- _WORK ITEM_
Please filter the data below down to the lines that contain the word "mind", and copy each of those lines unchanged.

Data taken from a collection:
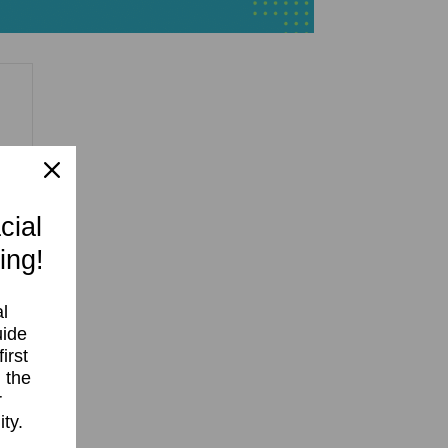
cial
 10
ing!
l
uide
irst
 the
r
ty.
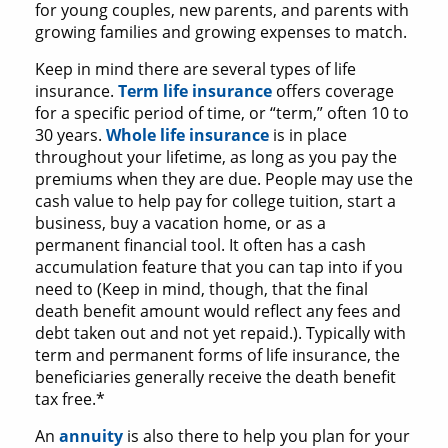
for young couples, new parents, and parents with
growing families and growing expenses to match.
Keep in mind there are several types of life
insurance.
Term life insurance
offers coverage
for a specific period of time, or “term,” often 10 to
30 years.
Whole life insurance
is in place
throughout your lifetime, as long as you pay the
premiums when they are due. People may use the
cash value to help pay for college tuition, start a
business, buy a vacation home, or as a
permanent financial tool. It often has a cash
accumulation feature that you can tap into if you
need to (Keep in mind, though, that the final
death benefit amount would reflect any fees and
debt taken out and not yet repaid.). Typically with
term and permanent forms of life insurance, the
beneficiaries generally receive the death benefit
tax free.*
An
annuity
is also there to help you plan for your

- _WRITTEN RESPONSE_
Keep in mind there are several types of life
need to (Keep in mind, though, that the final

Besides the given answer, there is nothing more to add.